I was just reading this TechCrunch article and thought I'd write a quick explanation of the philosophy we've generally tried to take here, which is somewhat different than any of the ones listed. Our work is almost exclusively in 3D rendering (with minimal UI, even) and has informed the way we've handled things as a result.
Basically, we've taken the tack that there are two directions to check: Hardware and Drivers. This means we want representatives of all the OS versions, and representatives of all the hardware chipsets.
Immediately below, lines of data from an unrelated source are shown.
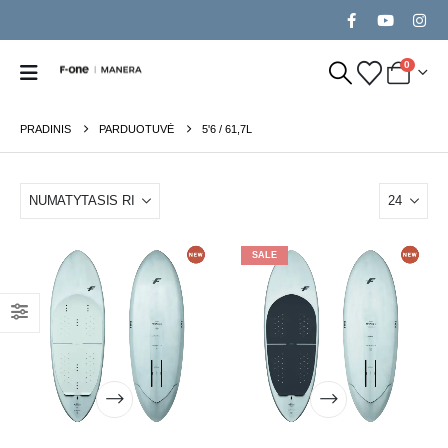
0
PRADINIS
PARDUOTUVĖ
5'6 / 61,7L
SALE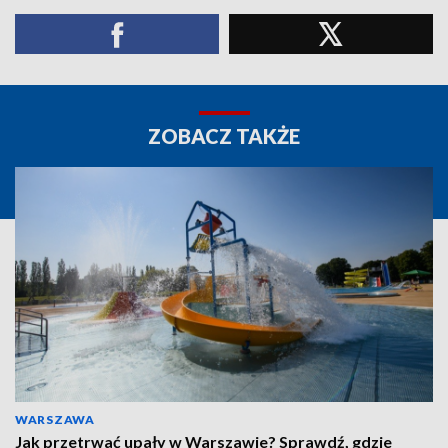
ZOBACZ TAKŻE
WARSZAWA
Jak przetrwać upały w Warszawie? Sprawdź, gdzie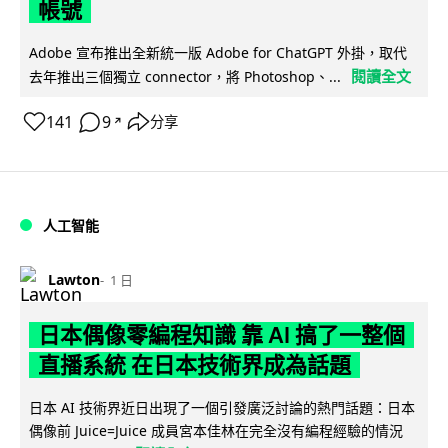
帳號
Adobe 宣布推出全新統一版 Adobe for ChatGPT 外掛，取代
閱讀全文
去年推出三個獨立 connector，將 Photoshop、...
141
9
分享
↗
人工智能
Lawton
1 日
日本偶像零編程知識 靠 AI 搞了一整個
直播系統 在日本技術界成為話題
日本 AI 技術界近日出現了一個引發廣泛討論的熱門話題：日本
偶像前 Juice=Juice 成員宮本佳林在完全沒有編程經驗的情況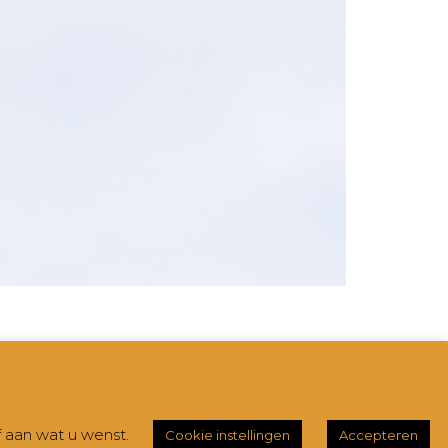
Hestia | Ontwikkeld door
ThemeIsle
f aan wat u wenst.
Cookie instellingen
Accepteren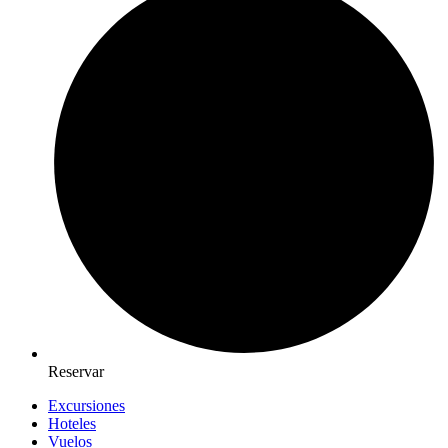
Reservar
Excursiones
Hoteles
Vuelos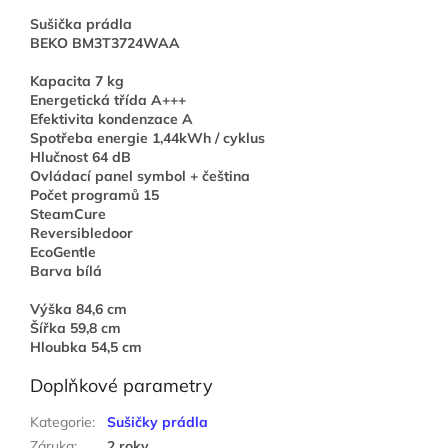
Sušička prádla
BEKO BM3T3724WAA
Kapacita 7 kg
Energetická třída A+++
Efektivita kondenzace A
Spotřeba energie 1,44kWh / cyklus
Hlučnost 64 dB
Ovládací panel symbol + čeština
Počet programů 15
SteamCure
Reversibledoor
EcoGentle
Barva bílá
Výška 84,6 cm
Šířka 59,8 cm
Hloubka 54,5 cm
Doplňkové parametry
Kategorie
:
Sušičky prádla
Záruka
:
2 roky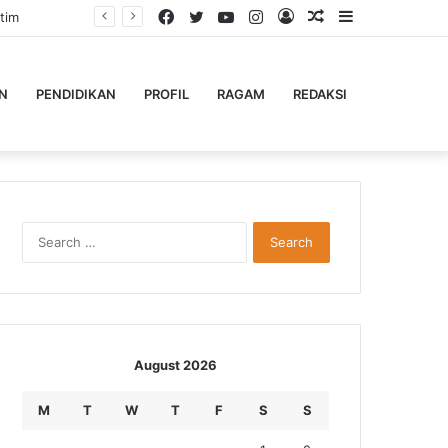
Facebook
Twitter
YouTube
Instagram
Log
Random
Sidebar
tim
In
Article
N
PENDIDIKAN
PROFIL
RAGAM
REDAKSI
Search
for:
August 2026
M
T
W
T
F
S
S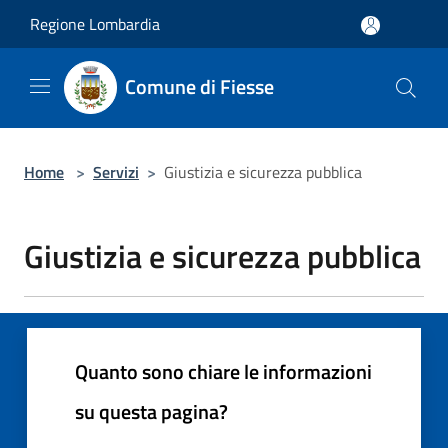
Salta al contenuto principale
Regione Lombardia
Comune di Fiesse
Home
>
Servizi
>
Giustizia e sicurezza pubblica
Giustizia e sicurezza pubblica
Quanto sono chiare le informazioni
su questa pagina?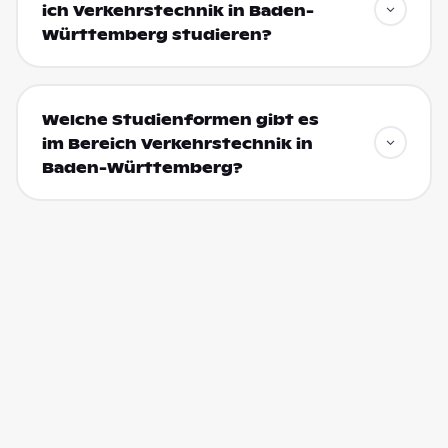
ich Verkehrstechnik in Baden-
Württemberg studieren?
Welche Studienformen gibt es
im Bereich Verkehrstechnik in
Baden-Württemberg?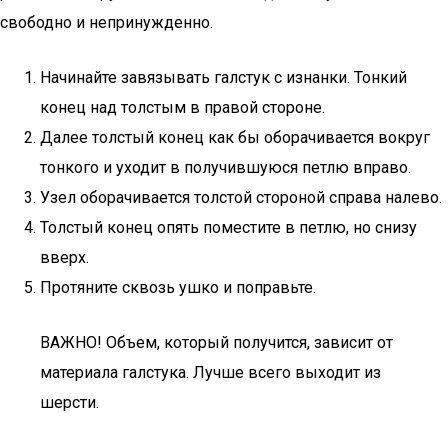
свободно и непринужденно.
Начинайте завязывать галстук с изнанки. Тонкий
конец над толстым в правой стороне.
Далее толстый конец как бы оборачивается вокруг
тонкого и уходит в получившуюся петлю вправо.
Узел оборачивается толстой стороной справа налево.
Толстый конец опять поместите в петлю, но снизу
вверх.
Протяните сквозь ушко и поправьте.
ВАЖНО! Объем, который получится, зависит от
материала галстука. Лучше всего выходит из
шерсти.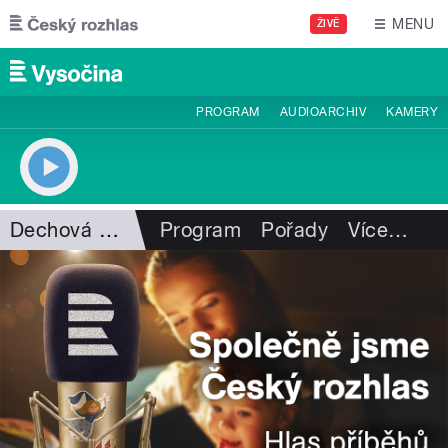
Přejít k hlavnímu obsahu
MENU
ŽIVĚ
PROGRAM
AUDIOARCHIV
KAMERY
Dechová hudba
Program
Pořady
Více
…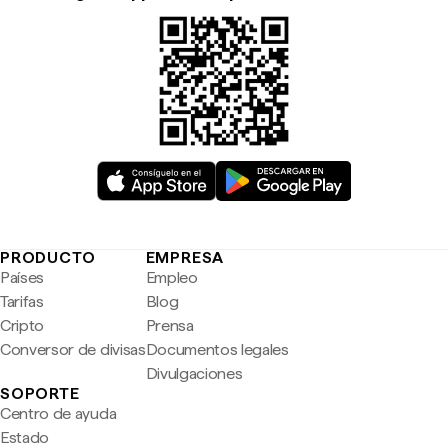
PRODUCTO
EMPRESA
Países
Empleo
Tarifas
Blog
Cripto
Prensa
Conversor de divisas
Documentos legales
Divulgaciones
SOPORTE
Centro de ayuda
Estado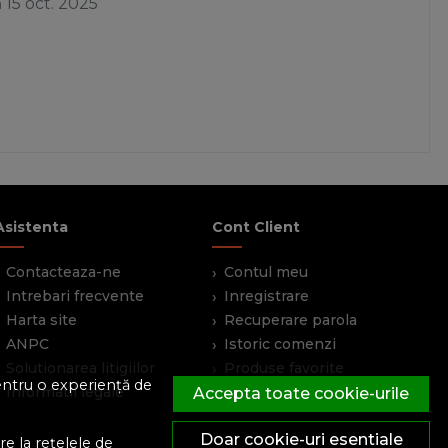
a
15 oct. 2025
Asistenta
Cont Client
Contacteaza-ne
Contul meu
Intrebari frecvente
Inregistrare
Harta site
Recuperare parola
ANPC
Istoric comenzi
Solutionarea litigiilor
Produse favorite
pentru o experiență de
Informatii legale
Devino partener
Accepta toate cookie-urile
Doar cookie-uri esentiale
e la rețelele de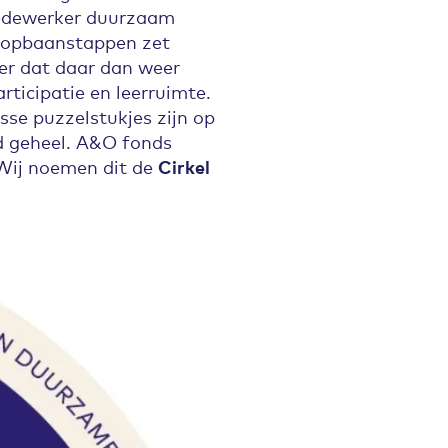
 medewerker duurzaam
 loopbaanstappen zet
ver dat daar dan weer
ticipatie en leerruimte.
losse puzzelstukjes zijn op
nd geheel. A&O fonds
 Wij noemen dit de
Cirkel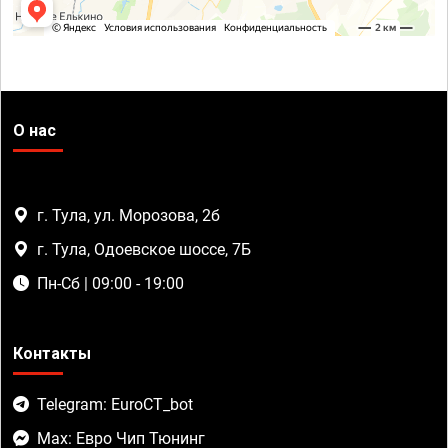
О нас
г. Тула, ул. Морозова, 2б
г. Тула, Одоевское шоссе, 7Б
Пн-Сб | 09:00 - 19:00
Контакты
Telegram: EuroCT_bot
Max: Евро Чип Тюнинг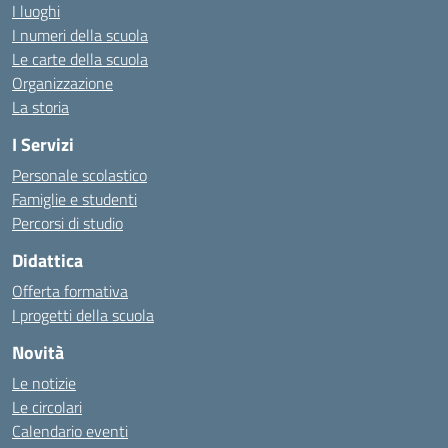
I luoghi
I numeri della scuola
Le carte della scuola
Organizzazione
La storia
I Servizi
Personale scolastico
Famiglie e studenti
Percorsi di studio
Didattica
Offerta formativa
I progetti della scuola
Novità
Le notizie
Le circolari
Calendario eventi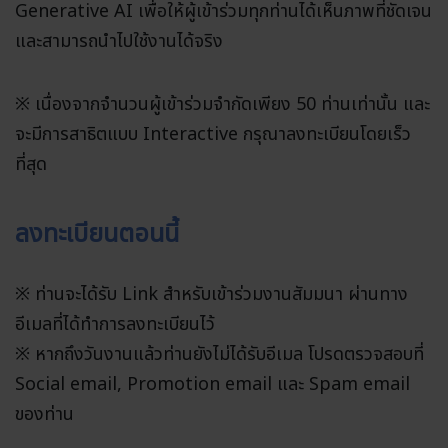
Generative AI เพื่อให้ผู้เข้าร่วมทุกท่านได้เห็นภาพที่ชัดเจน
และสามารถนำไปใช้งานได้จริง
※ เนื่องจากจำนวนผู้เข้าร่วมจำกัดเพียง 50 ท่านเท่านั้น และ
จะมีการสาธิตแบบ Interactive กรุณาลงทะเบียนโดยเร็ว
ที่สุด
ลงทะเบียนตอนนี้
※ ท่านจะได้รับ Link สำหรับเข้าร่วมงานสัมมนา ผ่านทาง
อีเมลที่ได้ทำการลงทะเบียนไว้
※ หากถึงวันงานแล้วท่านยังไม่ได้รับอีเมล โปรดตรวจสอบที่
Social email, Promotion email และ Spam email
ของท่าน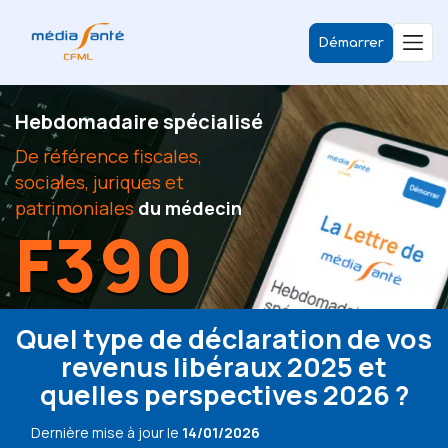
Démarrer
Hebdomadaire spécialisé
De référence fiscales,
sociales, juriques et
patrimoniales
du médecin
F390
Quel type de déclaration de vos
revenus libéraux 2025 et
quelles perspectives 2026 ?
Dernière mise à jour le
14/01/2026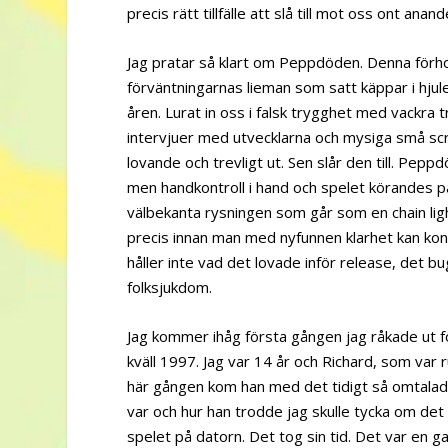
precis rätt tillfälle att slå till mot oss ont anan
Jag pratar så klart om Peppdöden. Denna förh
förväntningarnas lieman som satt käppar i hju
åren. Lurat in oss i falsk trygghet med vackra t
intervjuer med utvecklarna och mysiga små sc
lovande och trevligt ut. Sen slår den till. Peppd
men handkontroll i hand och spelet körandes 
välbekanta rysningen som går som en chain li
precis innan man med nyfunnen klarhet kan kons
håller inte vad det lovade inför release, det
folksjukdom.
Jag kommer ihåg första gången jag råkade ut 
kväll 1997. Jag var 14 år och Richard, som var
här gången kom han med det tidigt så omtalad
var och hur han trodde jag skulle tycka om det 
spelet på datorn. Det tog sin tid. Det var en g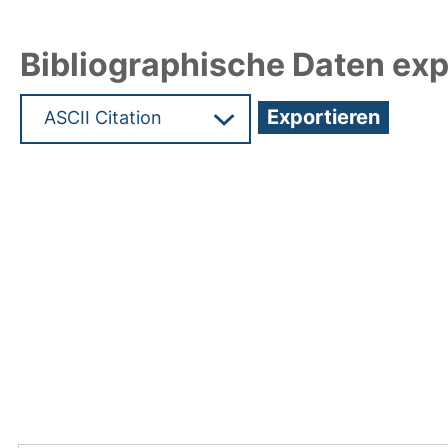
Bibliographische Daten exp
Hochladedatum:19 Feb 2016 13:14/Metadaten zul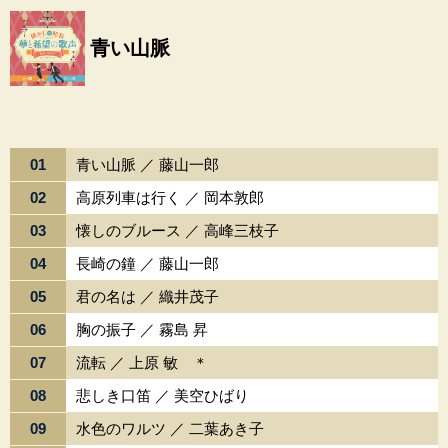
青い山脈
01
青い山脈 ／ 藤山一郎
02
高原列車は行く ／ 岡本敦郎
03
懐しのブルース ／ 高峰三枝子
04
長崎の鐘 ／ 藤山一郎
05
君の名は ／ 織井茂子
06
胸の振子 ／ 霧島 昇
07
流転 ／ 上原 敏 ＊
08
悲しき口笛 ／ 美空ひばり
09
水色のワルツ ／ 二葉あき子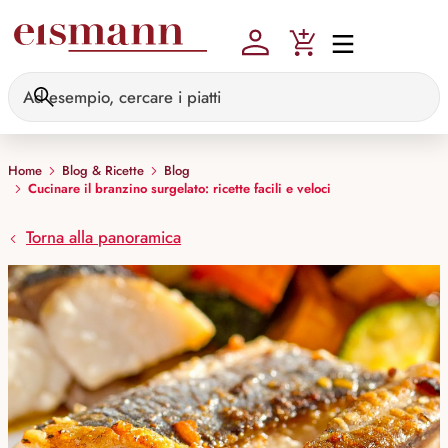
Skip to main content
Home
Blog & Ricette
Blog
Cucinare il branzino surgelato: ricette facili e veloci
Torna alla panoramica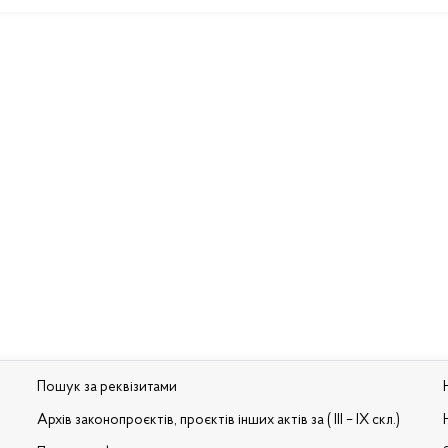
Пошук за реквізитами
Архів законопроєктів, проєктів інших актів за ( III – IX скл.)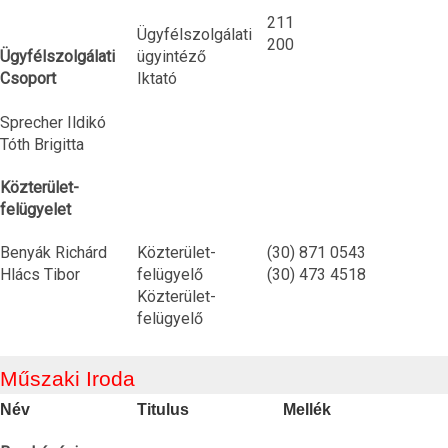
211
Ügyfélszolgálati
200
Ügyfélszolgálati
ügyintéző
Csoport
Iktató
Sprecher Ildikó
Tóth Brigitta
Közterület-
felügyelet
Benyák Richárd
Közterület-
(30) 871 0543
Hlács Tibor
felügyelő
(30) 473 4518
Közterület-
felügyelő
Műszaki Iroda
Név
Titulus
Mellék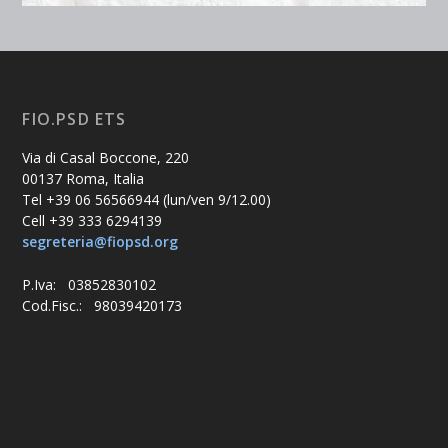
FIO.PSD ETS
Via di Casal Boccone, 220
00137 Roma, Italia
Tel +39 06 56566944 (lun/ven 9/12.00)
Cell +39 333 6294139
segreteria@fiopsd.org
P.Iva: 03852830102
Cod.Fisc.: 98039420173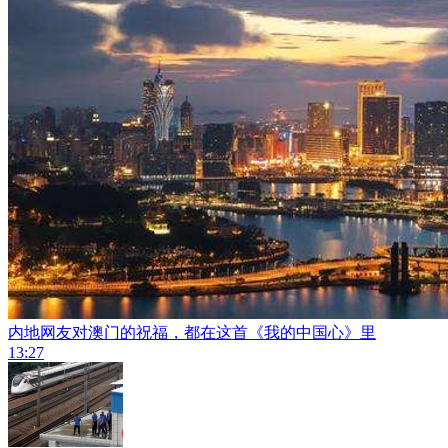
内地网友对澳门的祝福，都在这首《我的中国心》里
13:27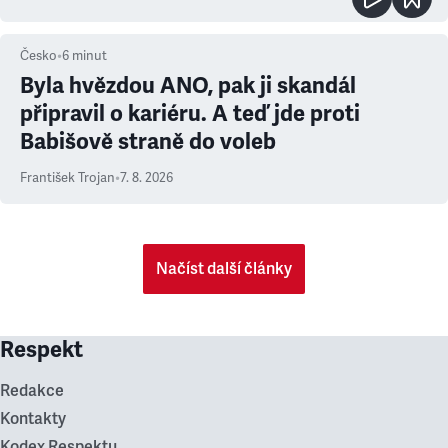
Česko
•
6
minut
Byla hvězdou ANO, pak ji skandál
připravil o kariéru. A teď jde proti
Babišově straně do voleb
František Trojan
•
7. 8. 2026
Načíst další články
Respekt
Redakce
Kontakty
Kodex Respektu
On the OS side that's 2.1, 2.2, 2.3.3, 3.2, and 4.0. On the hardware side that's Qualcomm Adreno, nVidia Tegra, PowerVR, and Samsung Mali.
This means minimum we end up with around 20 devices, in order to get each OS version represented with each chipset. In practice it's not quite so neat and tidy -- there aren't any 2.1 or 2.2 Tegra devices, for example. When in doubt, we get variations of hardware before variations of OS, as experience thus far is that while the OS may change the drivers appear to stay the same.
Generally, if we're doing a major update of some kind we'll make a point of running it on a variety of these devices and make sure everything behaves correctly. For minor updates where nothing risky has changed, we'll generally run through it on the devices on the desk of the individual developer. Generally these represent the hardware axis of the grid, given the aforementioned driver point.